Task statement ▸
Write back every line of the listing exactly, excluding images.

Information supplied ▸
BEGIN

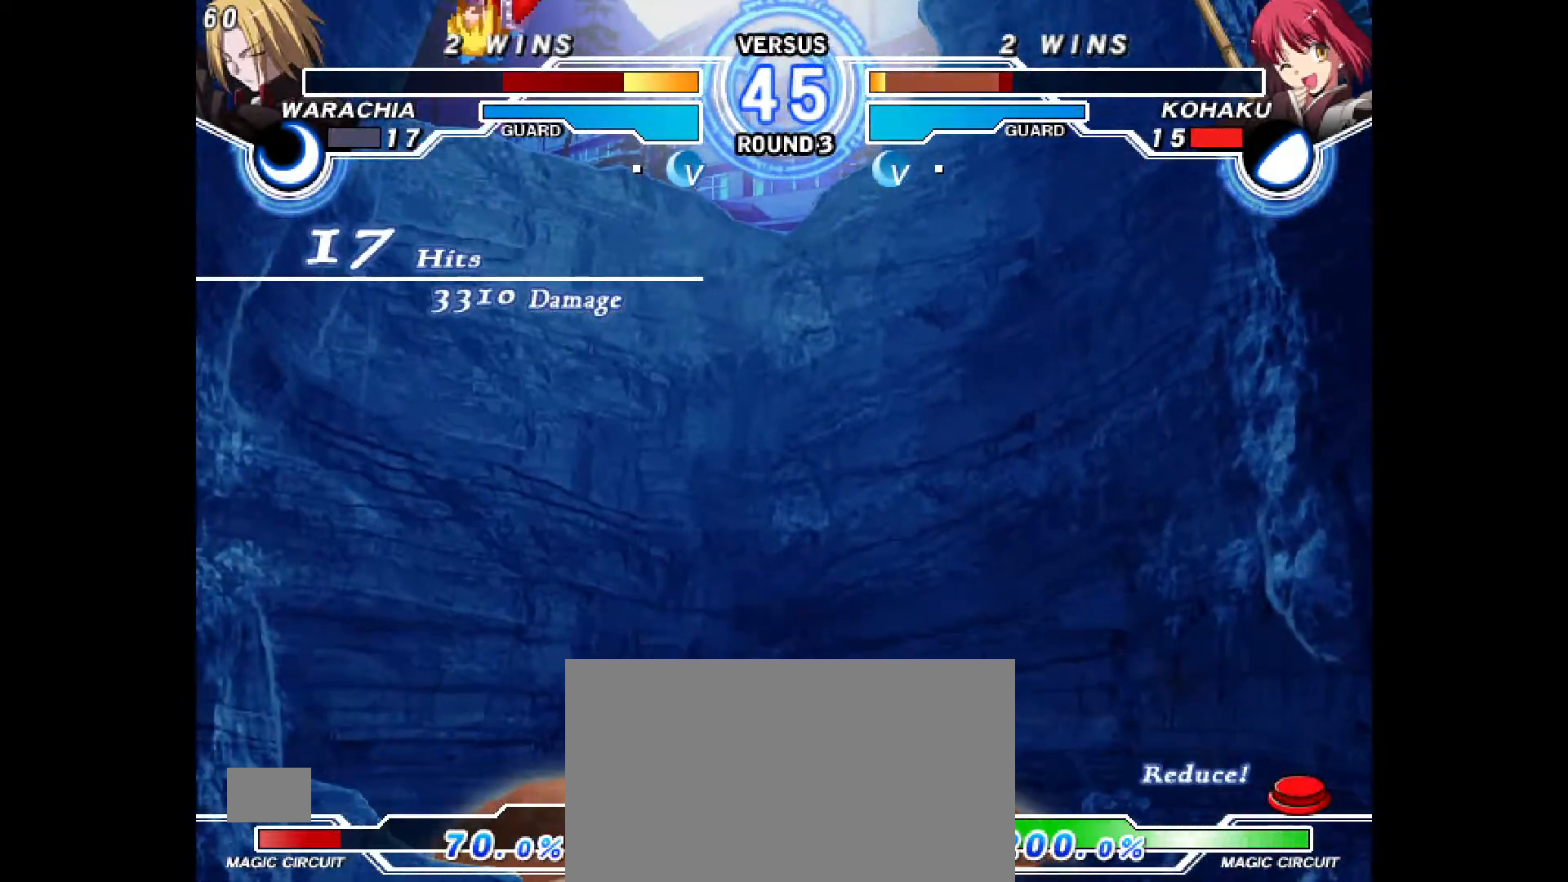
{"buttons": ["CROSS", "CIRCLE", "DPAD_RIGHT"]}
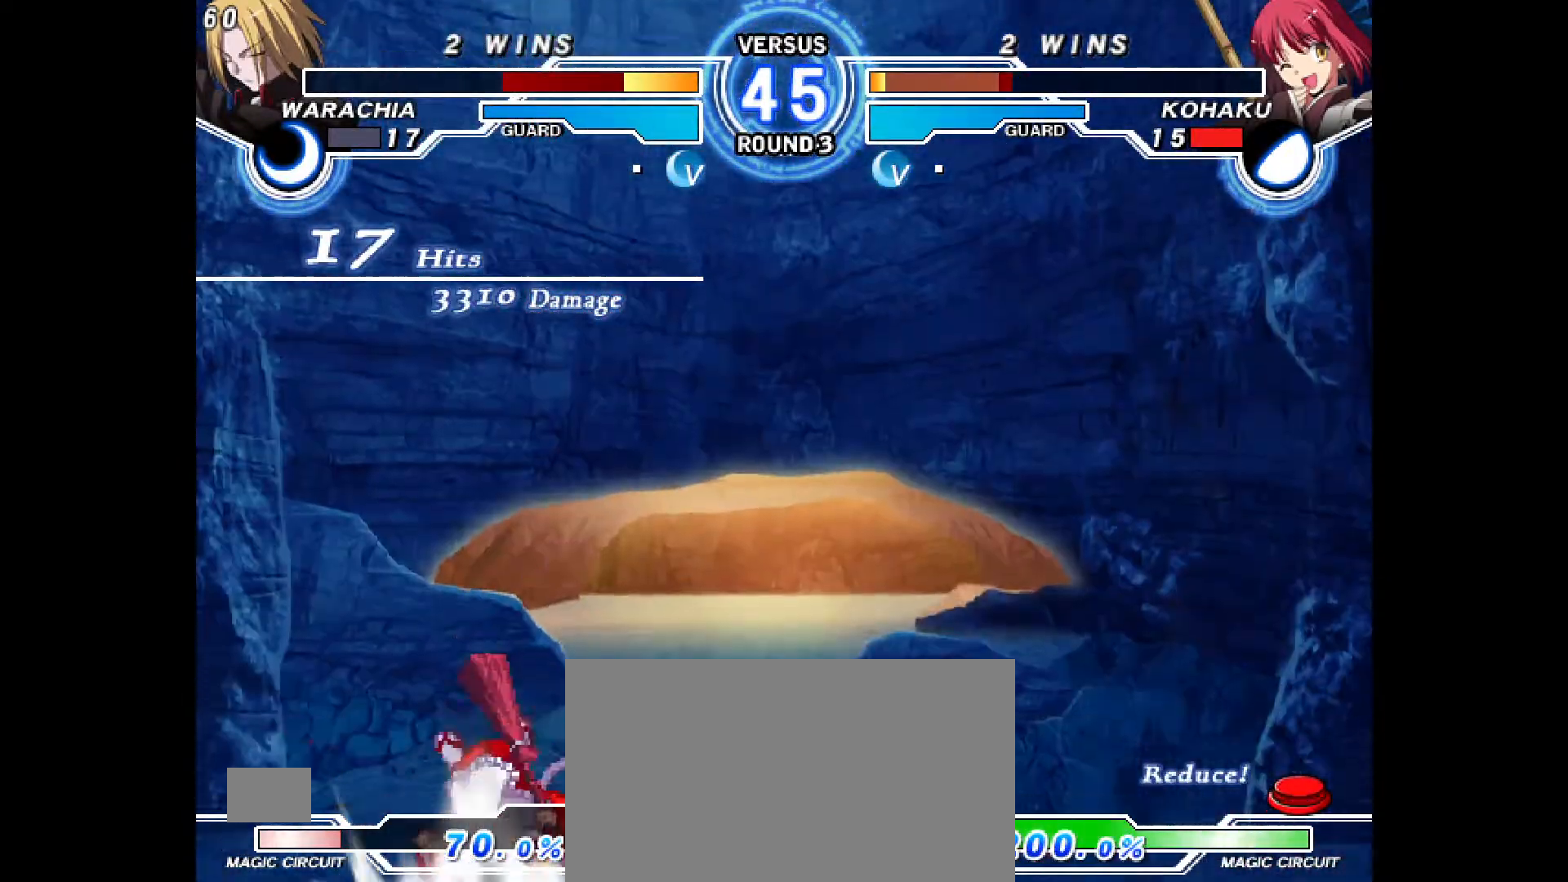
{"buttons": [], "events": [[67, "CIRCLE", "up"], [67, "CROSS", "up"], [167, "DPAD_RIGHT", "up"]]}
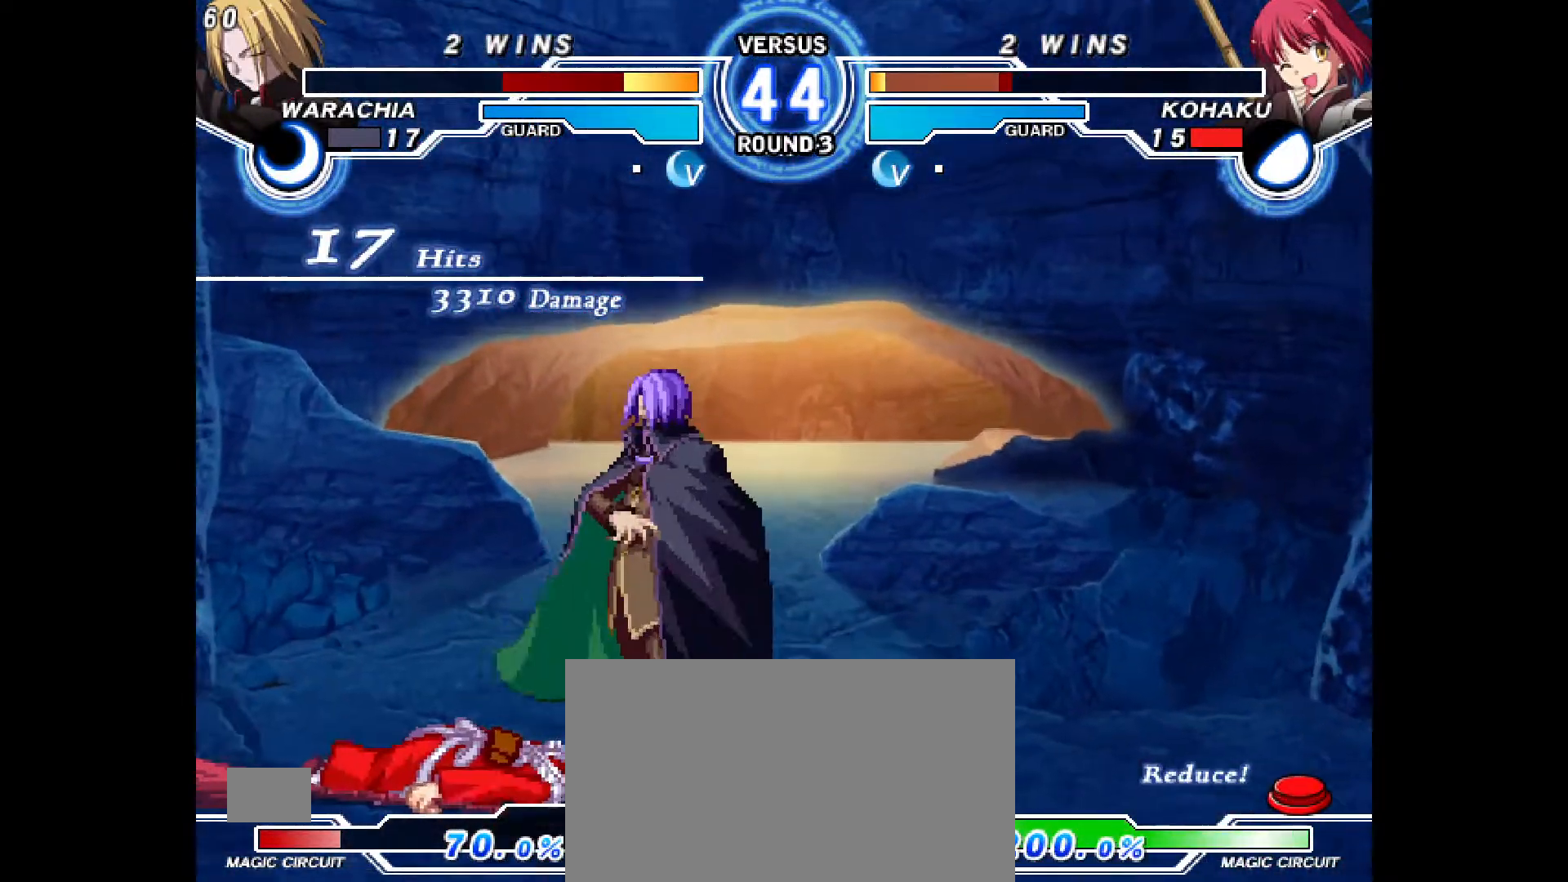
{"buttons": ["DPAD_DOWN", "DPAD_LEFT"], "events": [[17, "DPAD_LEFT", "down"], [233, "DPAD_DOWN", "down"]]}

END

Answer space ▸
{"buttons": ["CROSS", "CIRCLE", "DPAD_RIGHT"]}
{"buttons": [], "events": [[67, "CIRCLE", "up"], [67, "CROSS", "up"], [167, "DPAD_RIGHT", "up"]]}
{"buttons": ["DPAD_DOWN", "DPAD_LEFT"], "events": [[17, "DPAD_LEFT", "down"], [233, "DPAD_DOWN", "down"]]}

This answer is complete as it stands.